Vitis Model Composer Tutorial: (UG1498)

Document ID
UG1498
Release Date
2021-07-16
Version
2021.1 English
In this step you will see how an FPGA can be used to create a more optimized version of the same design used in Step 1, by oversampling. You will also learn about using workspace variables.
  1. At the command prompt, type open Lab1_2.slx.
  2. From your Simulink project worksheet, select Simulation > Run or click the Run simulation button to confirm this is the same design used in Step 1: Creating a Design in an FPGA.
  3. Double-click the System Generator token to open the Properties Editor.
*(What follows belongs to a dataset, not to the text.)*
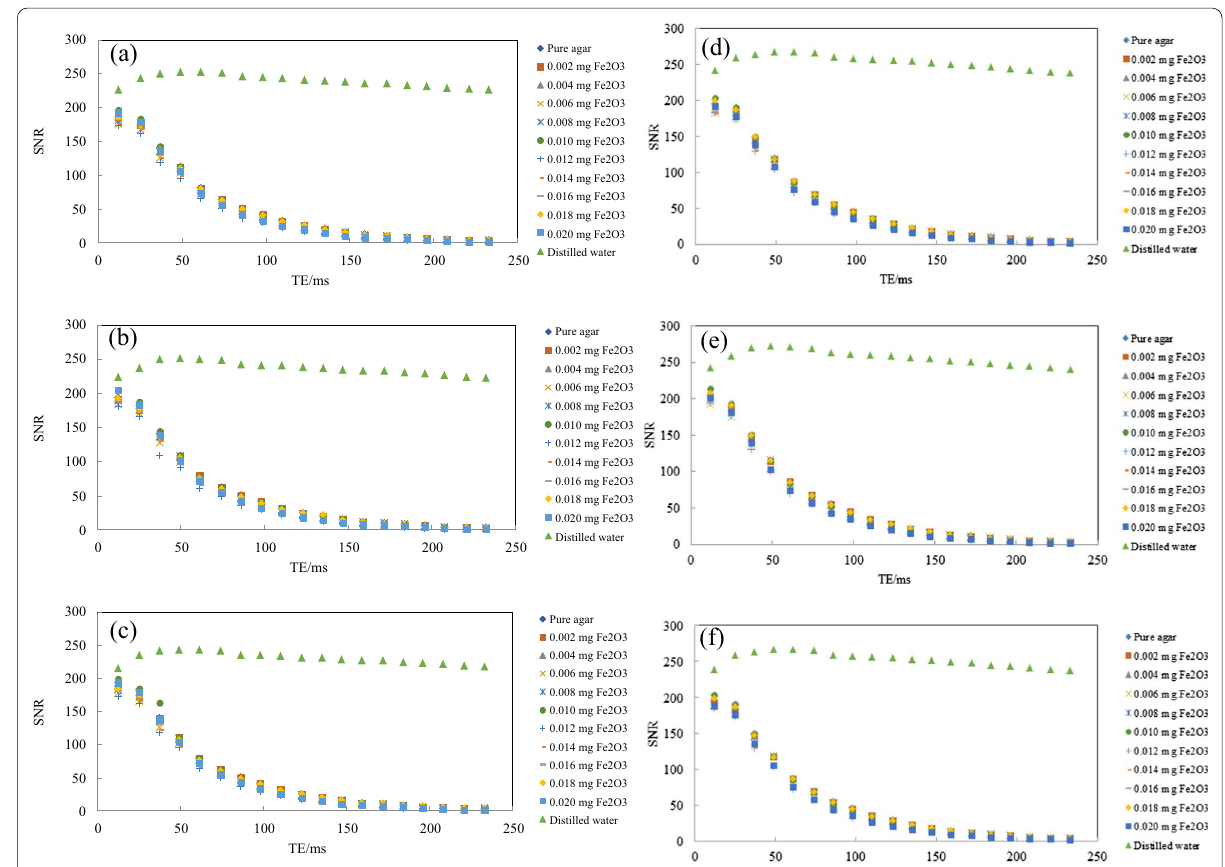
Fig. 2 T2 curves obtained from the phantoms at TP1 (left) by using a 1 ROI, b 3 ROIs and c 25 ROIs, and at TP2 (right) by using d 1 ROI, e 3 ROIs and f 25 ROIs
    As noted in Step 1, the design requires a minimum sample frequency of 18 MHz and it is currently set to 20 MHz (a 50 ns FPGA clock period).



    The frequency at which an FPGA device can be clocked easily exceeds 20 MHz. Running the FPGA at a much higher clock frequency will allow Model Composer to use the same hardware resources to compute multiple intermediate results.
  4. Double-click the FDATool instance to open the Properties Editor.
  5. Click the Filter Coefficients button to view the filter coefficients.
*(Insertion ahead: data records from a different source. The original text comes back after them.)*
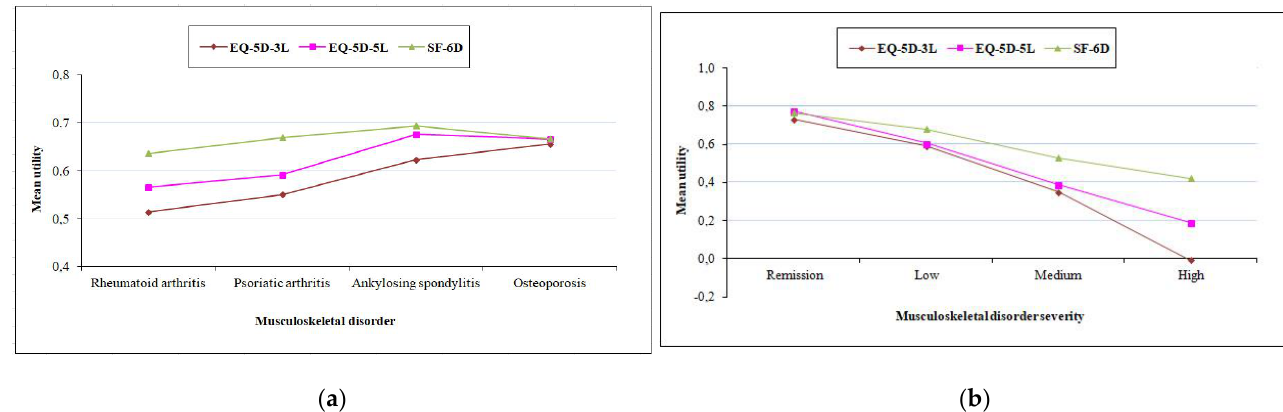
Figure 2). verity (Table 3, Figure 2).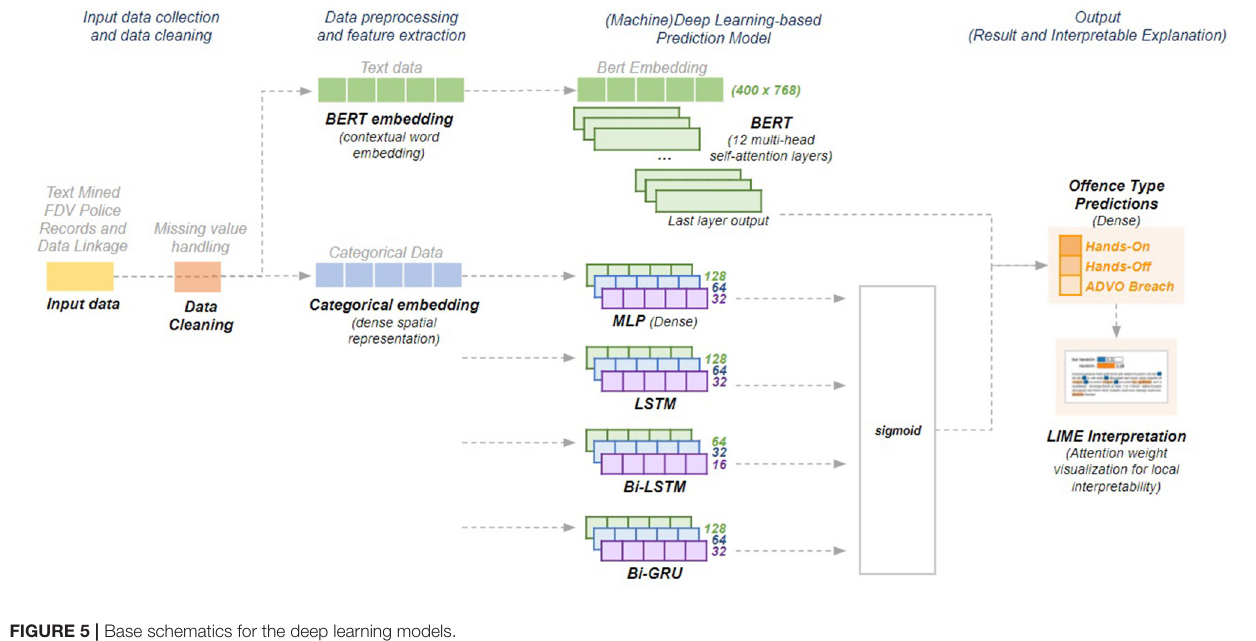
FIGURE 5 | Base schematics for the deep learning models.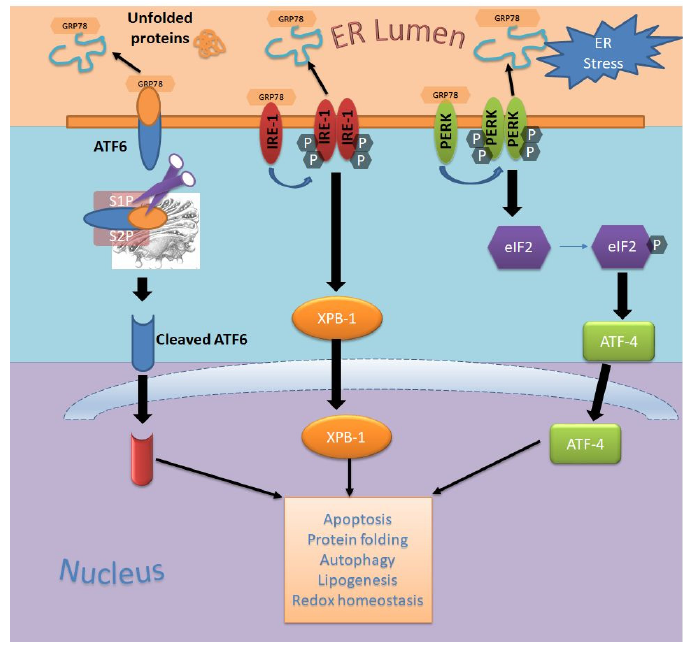
Figure 1. Endoplasmic reticulum stress mediated cell signaling pathway.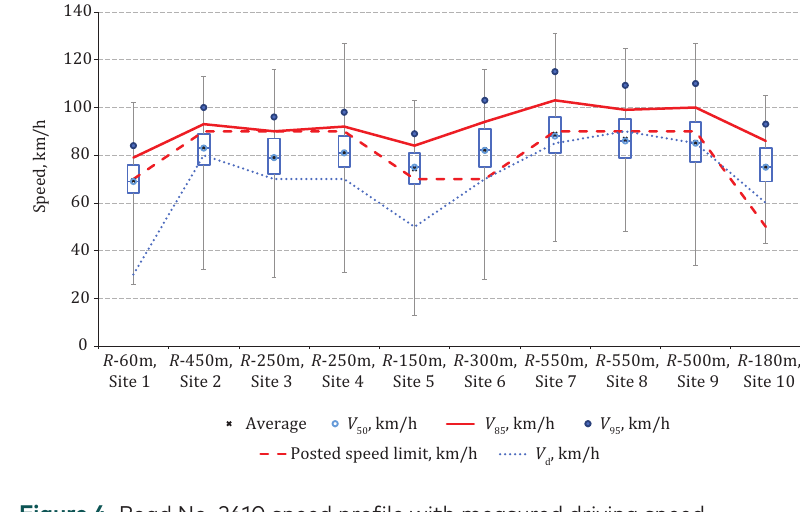
Figure 4. Road No. 2610 speed profile with measured driving speed and calculated V 50 , V 85 , V 95 and V d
    This shows the filter uses 11 symmetrical coefficients. This requires a minimum of six multiplications. This is indeed what is shown at the end of the HDL Blocks section where the final hardware is using six DSP48 components, the FPGA resource used to perform a multiplication.

    The current design samples the input at a rate of 20 MHz. If the input is sampled at 6 times the current frequency, it is possible to perform all calculations using a single multiplier.
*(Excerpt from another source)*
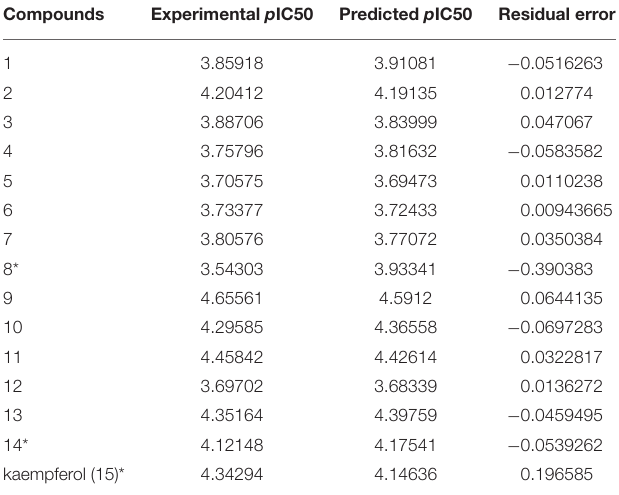
TABLE 3 | Experimental and predicted inhibitory activities of 15 compounds by 3D-QSAR model against HepG2. Compounds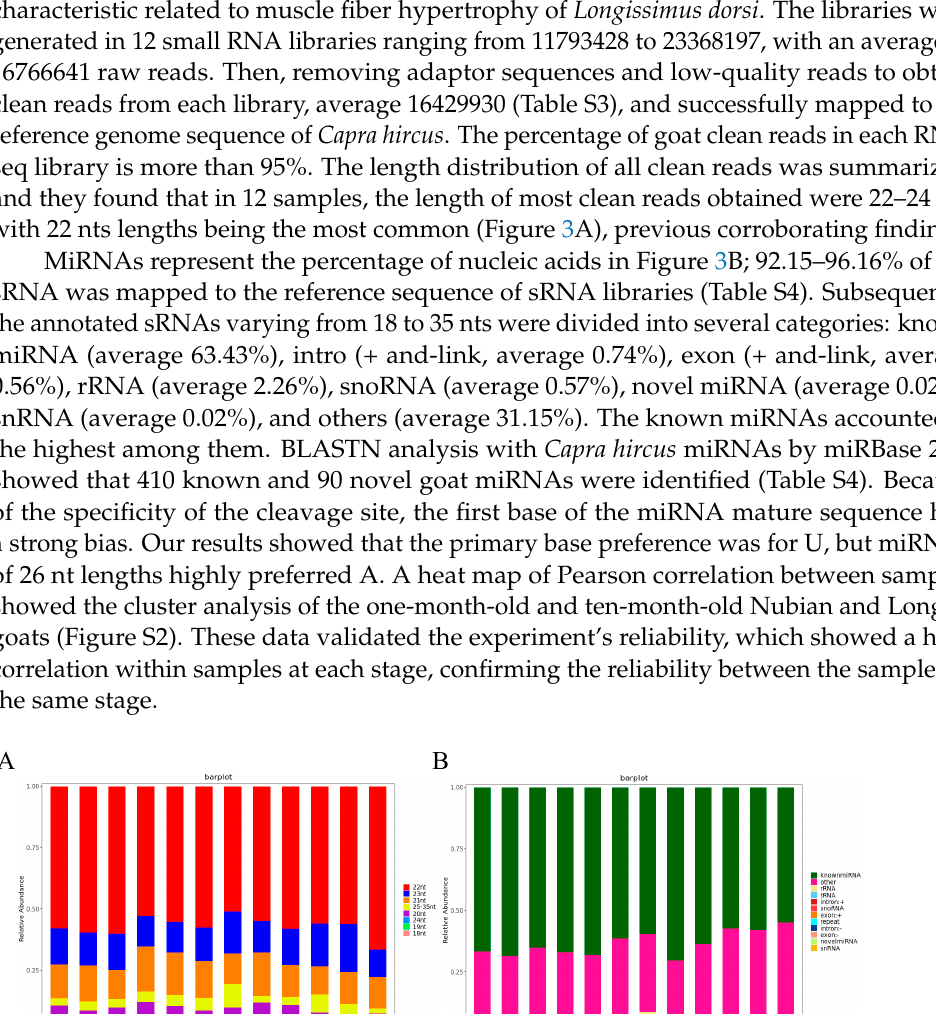
Figure 2. Differential expression analysis of mRNAs in longissimus dorsi between 1-month-old and 10-month-old Longlin goat. ( A ) Volcano plots of up-regulated and down-regulated DEGs of longissimus dorsi between 10-month-old and 1-month-old Longlin goat. The gray dots represent non-significantly DEGs, the 327 red dots represent significantly differentially up-regulated mRNAs, and the 419 blue dots represent significantly differentially down-regulated mRNAs. ( B ) GO analysis of DEGs of longissimus dorsi between 10-month-old and 1-month-old Longlin goat. Light green represents terms of up-regulated gene; Light red represents terms of down-regulated gene. ( C ) KEGG analysis of DEGs of longissimus dorsi between 10-month-old and 1-month-old Longlin goat. Light green represents terms of up-regulated genes; Light red represents terms of down-regulated genes. ( D ) RT-qPCR of DEGs compared with RNA-seq. Results of RT-qPCR analysis (Parallel analysis with RNA-seq results) of DEGs fold-change in longissimus dorsi between 10-month-old and 1-month-old Longlin goat. The relative expression of each mRNA was calculated using the 2 −ΔΔ ct method. The data are presented as mean ± SEM from three independent experiments.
  6. Close the FDATool Properties Editor.
  7. You will now replace some of the attributes of this design with workspace variables. First, you need to define some workspace variables.
  8. In the MATLAB Command Window:
    1. Enter num_bits = 16
    2. Enter bin_pt = 14


  9. In design Lab1_2, double-click the Gateway In block to open the Properties Editor.
  10. In the Fixed-Point Precision section, replace 16 with num_bits and replace 14 with bin_pt, as shown in the following figure.

  11. Click OK to save and exit the Properties Editor.
    In the System Generator token update the sampling frequency to 120 MHz (6 * 20 MHz) in this way:
    1. Specify an FPGA clock period of 8.33 ns (1/120 MHz).
    2. Specify a Simulink system period of 1/120e6 seconds.
    3. From the Perform analysis menu, select Post Synthesis and from Analyzer type menu, select Resource as shown in the following figure. This option gives the resource utilization details after completion.
    Note: In order to see accurate results from Resource Analyzer Window it is recommended to specify a new target directory rather than use the current working directory.


  12. Click Generate to compile the design into a hardware description.

    In this case, the message appearing in the Diagnostic Viewer can be dismissed as you are purposely clocking the design above the sample rate to allow resource sharing and reduce resources. Close the Diagnostic Viewer window.

  13. When generation completes, click OK to dismiss the Compilation status dialog box.

    The Resource Analyzer window opens when the generation completes, giving a good estimate of the final design results after synthesis as shown in the following figure.

    The hardware design now uses only a single DSP48 resource (a single multiplier) and compared to the results at the end of the Configure the HDL Blocks section, the resources used are significantly lower.



  14. Click OK to dismiss the Resource Analyzer window.
  15. Click OK to dismiss the System Generator token.
Exit the Lab1_2.slx Simulink worksheet.